CCEIA

Ethics & International Affairs
Annual Journal of the
Carnegie Council on Ethics and International Affairs

Volume 17, No. 1, 2003

 

The Slippery Slope to Preventive War
Neta C. Crawford

The Bush administration’s arguments in favor of a preemptive doctrine rest on the view that warfare has been transformed. As Colin Powell argues, “It’s a different world . . . it’s a new kind of threat.” 1 And in several important respects, war has changed along the lines the administration suggests, although that transformation has been under way for at least the last ten to fifteen years. Unconventional adversaries prepared to wage unconventional war can conceal their movements, weapons, and immediate intentions and conduct devastating surprise attacks 2 . Nuclear, chemical, and biological weapons, though not widely dispersed, are more readily available than they were in the recent past. And the everyday infrastructure of the United States can be turned against it as were the planes the terrorists hijacked on September 11, 2001. Further, the administration argues that we face enemies who “reject basic human values and hate the United States and everything for which it stands.” 3 Although vulnerability could certainly be reduced in many ways, it is impossible to achieve complete invulnerability.

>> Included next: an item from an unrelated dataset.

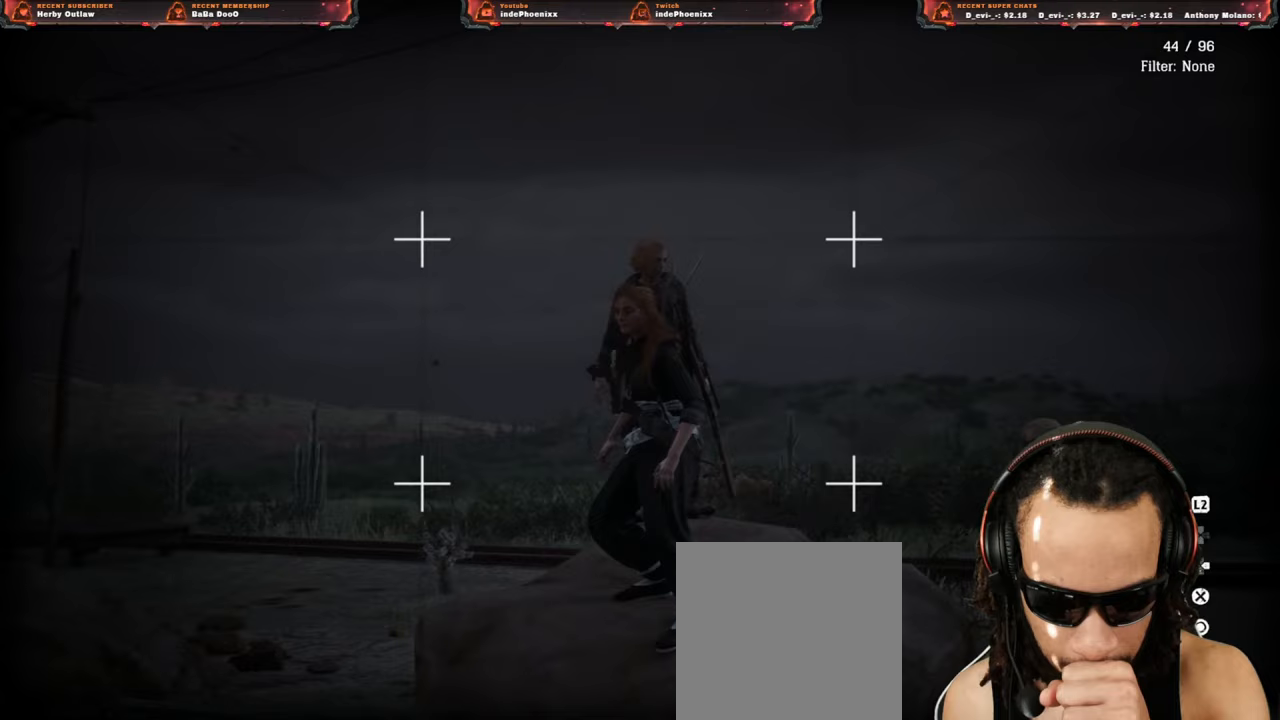
{"buttons": [], "left_stick": "center", "right_stick": "center", "events": [[33, "right_stick", "down-right"], [217, "right_stick", "center"]]}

Such vulnerability and fear, the argument goes, means the United States must take the offensive. Indeed, soon after the September 11, 2001, attacks, members of the Bush administration began equating self-defense with preemption:

There is no question but that the United States of America has every right, as every country does, of self-defense, and the problem with terrorism is that there is no way to defend against the terrorists at every place and every time against every conceivable technique. Therefore, the only way to deal with the terrorist network is to take the battle to them. That is in fact what we’re doing. That is in effect self-defense of a preemptive nature. 4

The character of potential threats becomes extremely important in evaluating the legitimacy of the new preemption doctrine, and thus the assertion that the United States faces rogue enemies who oppose everything about the United States must be carefully evaluated. There is certainly robust evidence to believe that al-Qaeda members desire to harm the United States and American citizens. The National Security Strategy makes a questionable leap, however, when it assumes that “rogue states” also desire to harm the United States and pose an imminent military threat. Further, the administration blurs the distinction between “rogue states” and terrorists, essentially erasing the difference between terrorists and those states in which they reside: “We make no distinction between terrorists and those who knowingly harbor or provide aid to them.” 5 But these distinctions do indeed make a difference.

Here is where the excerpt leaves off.